The human cost of violence is poorly reflected in the journalistic and academic literature on the Troubles. Because of the political core of the Republican and Loyalist terrorist campaigns, there has been a tendency to glorify the ‘noble dead’ and revise history to suit present-day political agendas. Poets, on the other hand, have been more forthright in their stark warnings of the futility of sectarian conflict. In his poem ‘Wounds’, Michael Longley gives us an insight into how the Troubles permeated every aspect of everyday life:
Also a bus-conductor’s uniform –
He collapsed beside his carpet-slippers
Without a murmur, shot through the head
By a shivering boy who wandered in
Before they could turn the television down
Or tidy away the supper dishes.
To the children, to a bewildered wife,
I think ‘Sorry Missus’ was what he said.
Despite the optimism unleashed by the 1994 ceasefires and the Good Friday Agreement almost four years later, the Troubles served to strengthen the deep ethnic, national and religious fault-lines. And while the paramilitary ceasefires may have triggered a winding-down of the military campaigns, the sectarianism that animated these struggles has not lessened. The Troubles have left behind a terrible legacy, of dead and wounded on all sides, scarring people it affected both directly and indirectly, not only in Northern Ireland, but also across the British Isles, in a way that may take generations to heal. At one time many people thought the conflict was simply insoluble. Nevertheless, the transformation from long war to long peace has marked a step-change in relationships between Protestant Unionist and Catholic nationalist communities. The history of Operation Banner offers us the opportunity to understand the past and to draw lessons from what really happened, so that similar tragedies can be avoided in the future.

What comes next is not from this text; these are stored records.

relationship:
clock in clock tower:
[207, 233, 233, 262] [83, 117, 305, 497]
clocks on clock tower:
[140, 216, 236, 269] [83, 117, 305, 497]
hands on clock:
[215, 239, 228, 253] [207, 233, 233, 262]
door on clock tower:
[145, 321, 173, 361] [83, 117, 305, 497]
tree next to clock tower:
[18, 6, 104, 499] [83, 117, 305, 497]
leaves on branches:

4 Lord Saville was chosen by the New Labour government to head up the ‘Bloody Sunday’ Inquiry in 1998. A former High Court Judge, he was appointed a Law Lord in 1997 and went on to become Justice of the Supreme Court of the United Kingdom between 2009 and 2010. He was hand-picked because he was considered to be ‘less stuffy’ and more of ‘a modernizing judge’, who could navigate a route through the choppy waters of this emotionally intense episode in Northern Ireland’s past.